I will most definitely fail in this task, but I think it is a discipline worth pursuing in all of life, as a sort of hermeneutic to our narrative worlds, and for me particularly, as an effort at intentional conformity in word and deed to the way of Christ and the cross-shaped, Cruciform life. I write this prolegomena to blogging both to free myself to be myself, and paradoxically to save me from myself, and the ultimate blogger sin, namely Pride. Short of having all of my blogs peer-reviewed, which would somewhat defeat the purpose of having a blog by negating the freedom and ease to develop ideas through blogging, the Principle of Compositional and Critical/Editorial Cruciformity shall serve as my dialectical editor and guide. Each post will go through this process of self-reflection and prayer.

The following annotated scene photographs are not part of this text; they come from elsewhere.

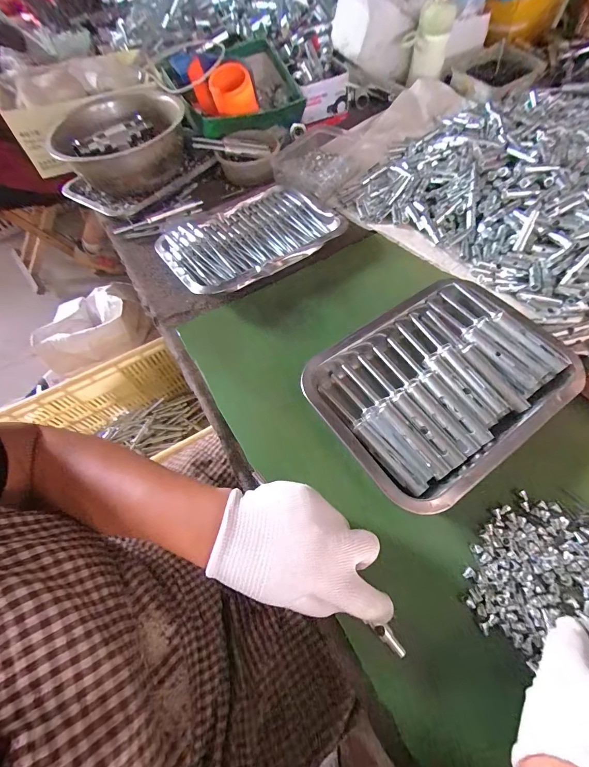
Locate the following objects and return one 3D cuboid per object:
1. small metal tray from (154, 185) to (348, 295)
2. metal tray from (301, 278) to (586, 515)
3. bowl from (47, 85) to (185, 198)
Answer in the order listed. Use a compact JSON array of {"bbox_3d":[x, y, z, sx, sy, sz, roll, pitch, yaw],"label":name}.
[{"bbox_3d":[-0.070,-0.225,0.489,0.248,0.032,0.177,-34,64,-14],"label":"small metal tray"},{"bbox_3d":[0.151,-0.005,0.340,0.253,0.033,0.185,-32,63,-13],"label":"metal tray"},{"bbox_3d":[-0.285,-0.416,0.573,0.197,0.098,0.243,-9,60,-1],"label":"bowl"}]

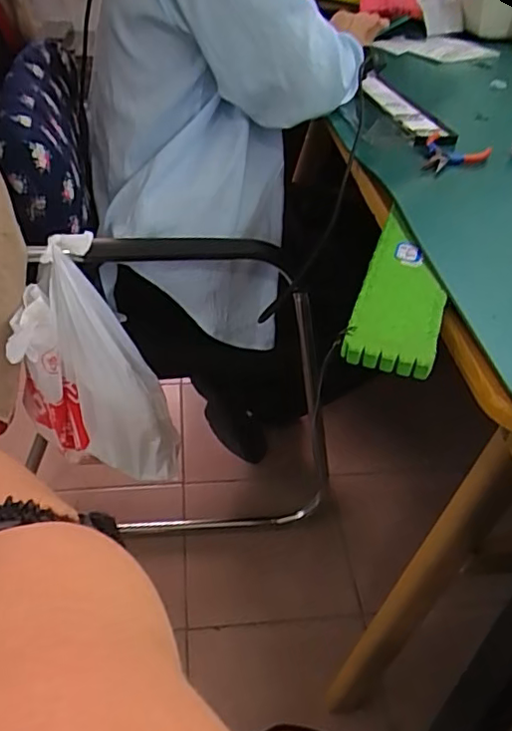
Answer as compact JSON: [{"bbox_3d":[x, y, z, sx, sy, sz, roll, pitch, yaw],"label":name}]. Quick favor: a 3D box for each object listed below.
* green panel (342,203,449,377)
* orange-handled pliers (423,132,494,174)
[{"bbox_3d":[0.117,-0.061,0.458,0.061,0.017,0.197,15,42,13],"label":"green panel"},{"bbox_3d":[0.218,-0.234,0.647,0.071,0.016,0.114,20,43,18],"label":"orange-handled pliers"}]

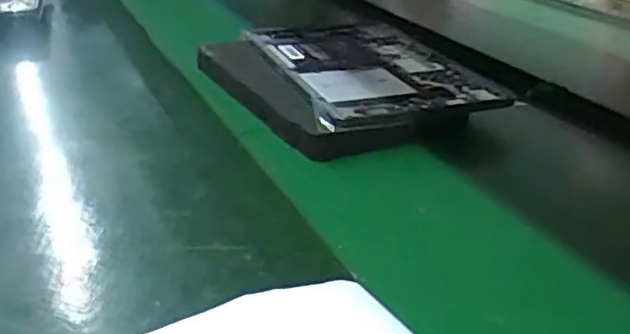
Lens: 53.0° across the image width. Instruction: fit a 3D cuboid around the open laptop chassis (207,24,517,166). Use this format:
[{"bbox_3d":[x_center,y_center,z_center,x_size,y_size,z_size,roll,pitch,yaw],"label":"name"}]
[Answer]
[{"bbox_3d":[0.026,-0.091,0.609,0.220,0.027,0.276,-11,31,-24],"label":"open laptop chassis"}]

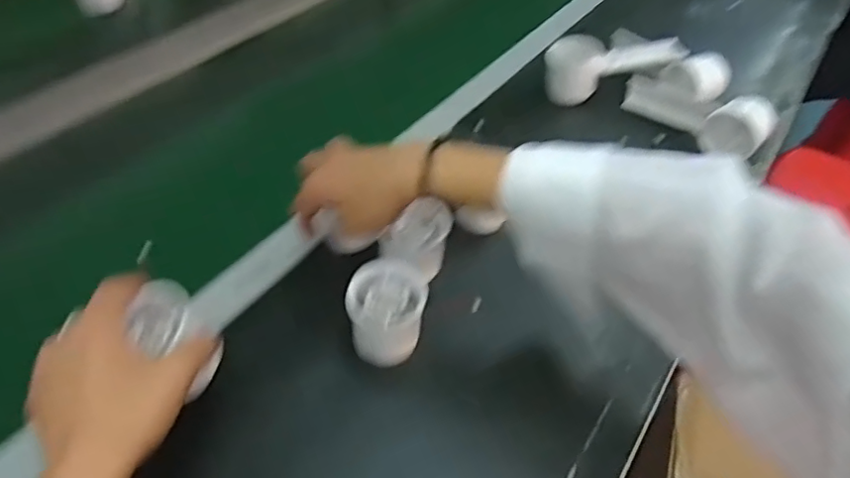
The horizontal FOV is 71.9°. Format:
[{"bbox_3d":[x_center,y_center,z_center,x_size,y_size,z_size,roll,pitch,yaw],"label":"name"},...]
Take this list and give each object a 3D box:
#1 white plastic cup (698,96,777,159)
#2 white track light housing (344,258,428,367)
[{"bbox_3d":[0.337,-0.116,0.635,0.061,0.050,0.065,34,54,27],"label":"white plastic cup"},{"bbox_3d":[-0.029,0.057,0.445,0.056,0.057,0.057,2,46,0],"label":"white track light housing"}]

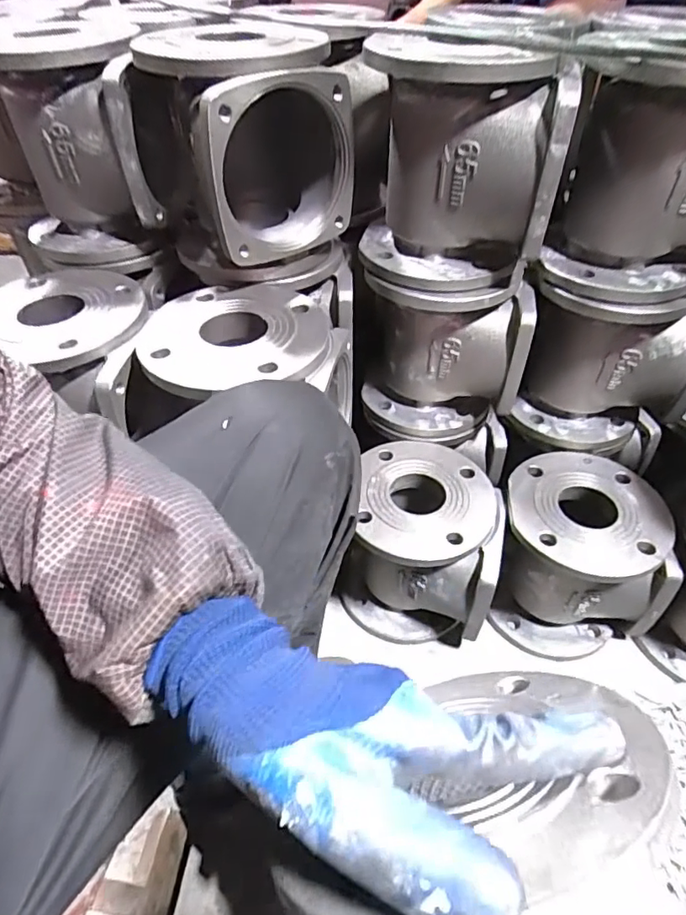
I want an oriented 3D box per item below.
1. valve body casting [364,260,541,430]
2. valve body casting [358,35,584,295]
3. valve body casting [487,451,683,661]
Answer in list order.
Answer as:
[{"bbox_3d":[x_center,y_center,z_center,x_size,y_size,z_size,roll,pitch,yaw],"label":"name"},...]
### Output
[{"bbox_3d":[0.115,-0.159,0.682,0.168,0.198,0.197,-4,45,-2],"label":"valve body casting"},{"bbox_3d":[0.104,-0.278,0.522,0.162,0.195,0.157,-3,45,-1],"label":"valve body casting"},{"bbox_3d":[0.284,0.110,0.666,0.176,0.162,0.166,1,45,2],"label":"valve body casting"}]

I will inevitably fail at some point. However, the hope is that in this failure, bearing in mind my intentions stated here, the reader will nevertheless, through encountering the error and failure of a person (me), be drawn to the narrative and power of the Victory over all error and all failure for all persons in the Cross and the Resurrection of Jesus. It is to the Cross I take my every failure in advance, assured that this symbol of death, failure, frailty, and defeat which is foolishness and weakness to the world, might in fact paradoxically become manifest as the way to abundant and eternal life, peace and lovingkindess, glory, and unquenchable and unceasing joy through the Victory of the King on our behalf, for our sake, on our account, and credited to our account as Righteousness through the Resurrected Glorious Victor over sin, death, and evil, the righteous one par excellence, Jesus Christ. To Him be the glory in the Church and in entire the world throughout all ages. Amen.
Phil. 2:1-1 (ESV)
1 So if there is any encouragement in Christ, any comfort from love, any participation in the Spirit, any affection and sympathy, 2 complete my joy by being of the same mind, having the same love, being in full accord and of one mind. 3 Do nothing from rivalry or conceit, but in humility count others more significant than yourselves. 4 Let each of you look not only to his own interests, but also to the interests of others. 5 Have this mind among yourselves, which is yours in Christ Jesus, 6 who, though he was in the form of God, did not count equality with God a thing to be grasped, 7 but made himself nothing, taking the form of a servant, being born in the likeness of men. 8 And being found in human form, he humbled himself by becoming obedient to the point of death, even death on a cross. 9 Therefore God has highly exalted him and bestowed on him the name that is above every name, 10 so that at the name of Jesus every knee should bow, in heaven and on earth and under the earth, 11 and every tongue confess that Jesus Christ is Lord, to the glory of God the Father.
Quotations from: Michael J. Gorman, “Paul and the Cruciform Way of God in Christ.” Journal of Moral Theology, Vol. 2, No. 1 (2013): 64-83.